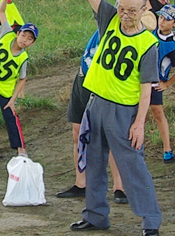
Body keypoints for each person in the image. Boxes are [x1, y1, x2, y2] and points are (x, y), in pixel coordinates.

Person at [71, 0, 163, 236]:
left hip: (123, 110)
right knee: (94, 161)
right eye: (122, 9)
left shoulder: (148, 44)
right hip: (96, 102)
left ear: (144, 10)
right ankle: (95, 215)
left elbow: (147, 88)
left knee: (132, 165)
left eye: (131, 11)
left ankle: (150, 220)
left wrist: (139, 123)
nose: (124, 15)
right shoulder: (110, 19)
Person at [54, 13, 128, 204]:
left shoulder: (122, 28)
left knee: (109, 135)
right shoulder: (107, 18)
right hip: (81, 79)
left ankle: (119, 186)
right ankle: (81, 183)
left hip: (100, 85)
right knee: (77, 132)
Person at [0, 22, 37, 160]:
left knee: (11, 117)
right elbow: (1, 11)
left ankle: (21, 149)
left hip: (5, 90)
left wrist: (13, 99)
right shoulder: (6, 34)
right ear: (17, 34)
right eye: (23, 35)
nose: (24, 40)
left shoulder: (23, 58)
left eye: (29, 39)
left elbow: (22, 79)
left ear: (32, 43)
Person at [149, 7, 175, 163]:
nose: (162, 21)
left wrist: (167, 84)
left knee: (158, 113)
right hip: (139, 80)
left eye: (167, 19)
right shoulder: (151, 33)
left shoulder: (171, 47)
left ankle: (167, 149)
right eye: (161, 18)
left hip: (155, 83)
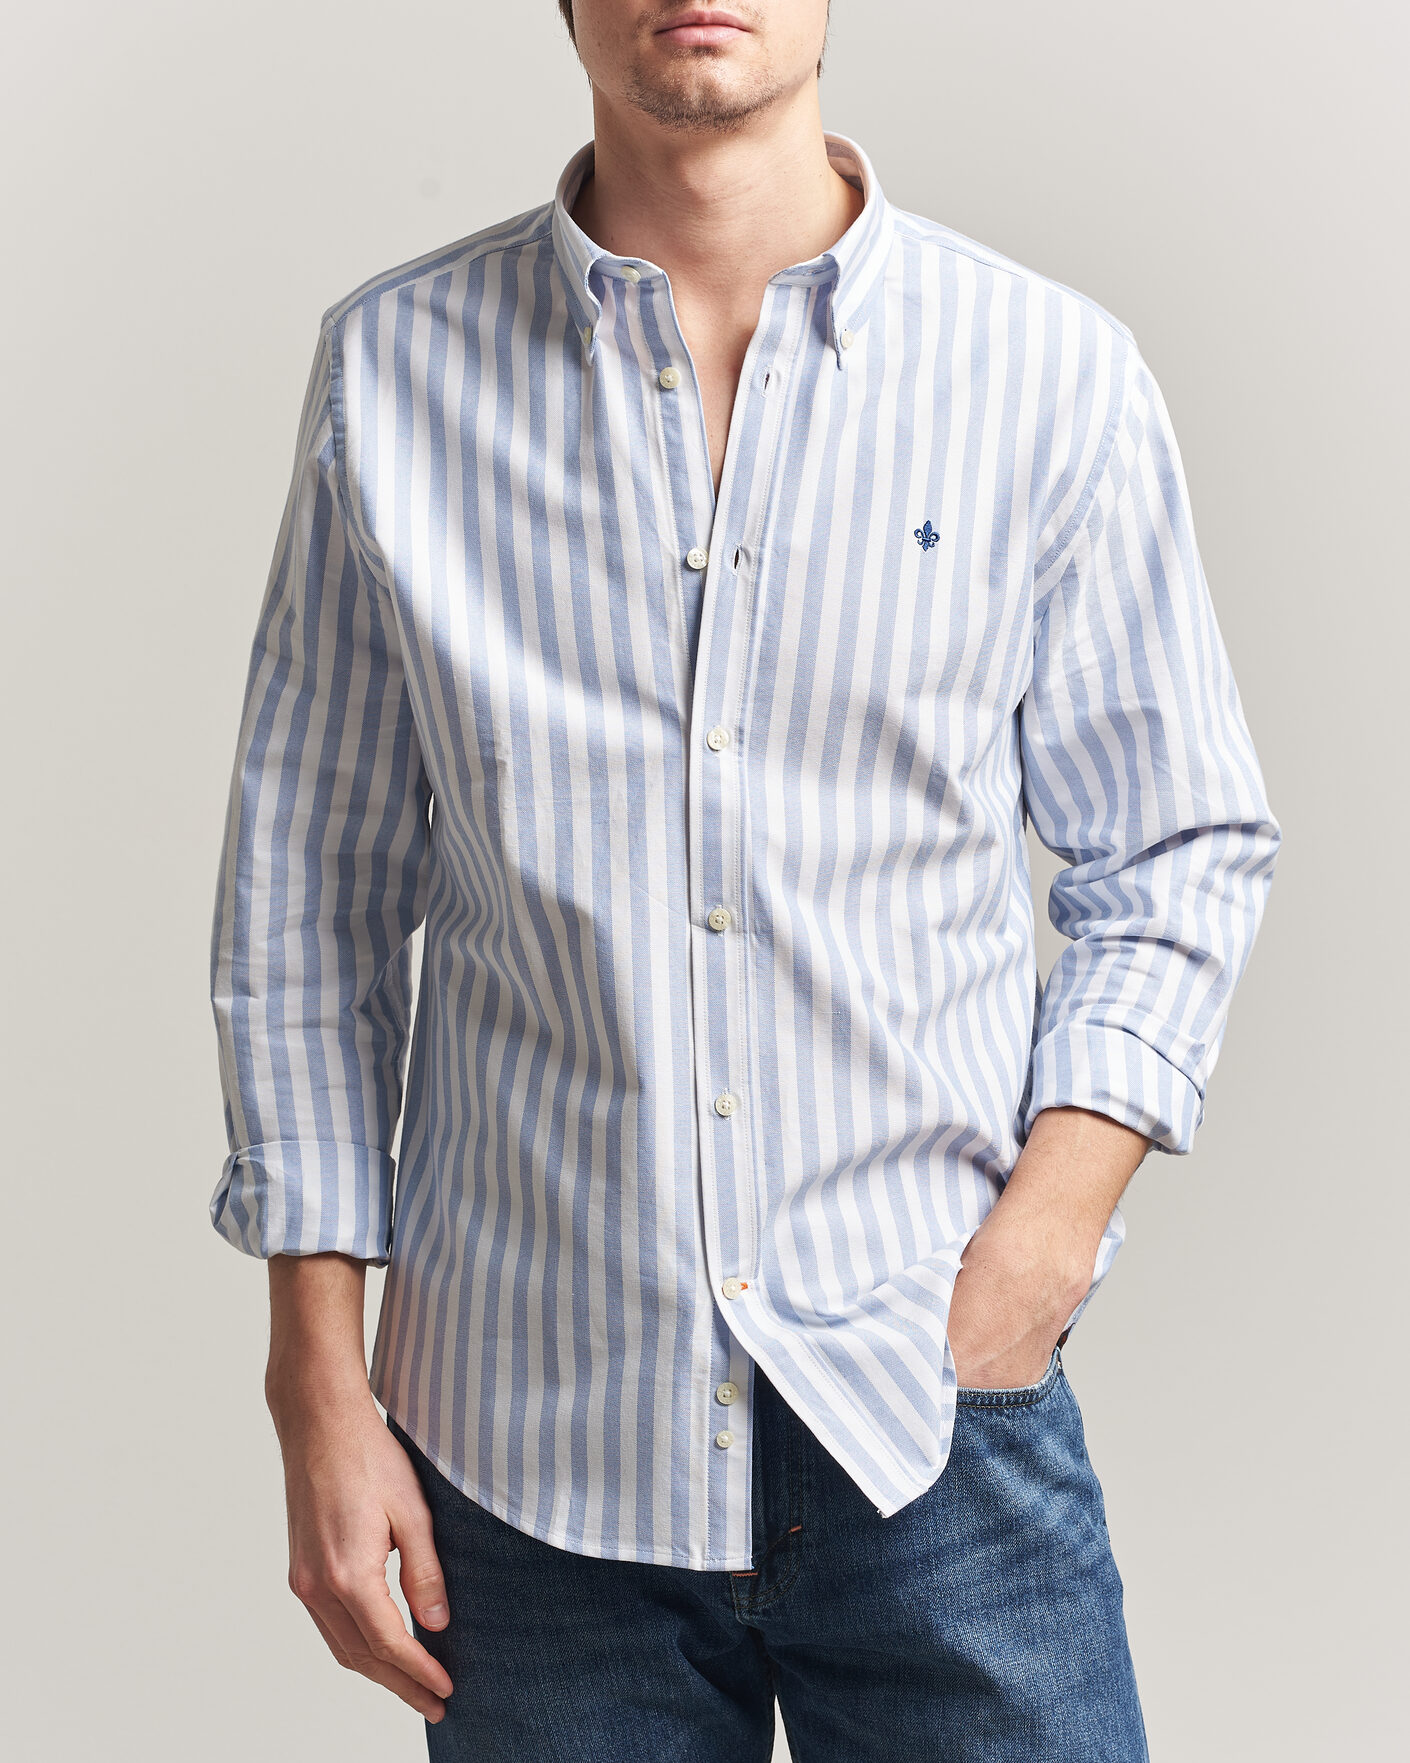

────

- _EXERCISE AIM_
Of all the entries above, retype exactly the lines from the line with "left shoulder: (122, 28)" to the line with "left elbow: (22, 79)", both included, and no others.

- _OUTPUT FOR THIS EXERCISE_
left shoulder: (122, 28)
left knee: (109, 135)
right shoulder: (107, 18)
right hip: (81, 79)
left ankle: (119, 186)
right ankle: (81, 183)
left hip: (100, 85)
right knee: (77, 132)
Person at [0, 22, 37, 160]:
left knee: (11, 117)
right elbow: (1, 11)
left ankle: (21, 149)
left hip: (5, 90)
left wrist: (13, 99)
right shoulder: (6, 34)
right ear: (17, 34)
right eye: (23, 35)
nose: (24, 40)
left shoulder: (23, 58)
left eye: (29, 39)
left elbow: (22, 79)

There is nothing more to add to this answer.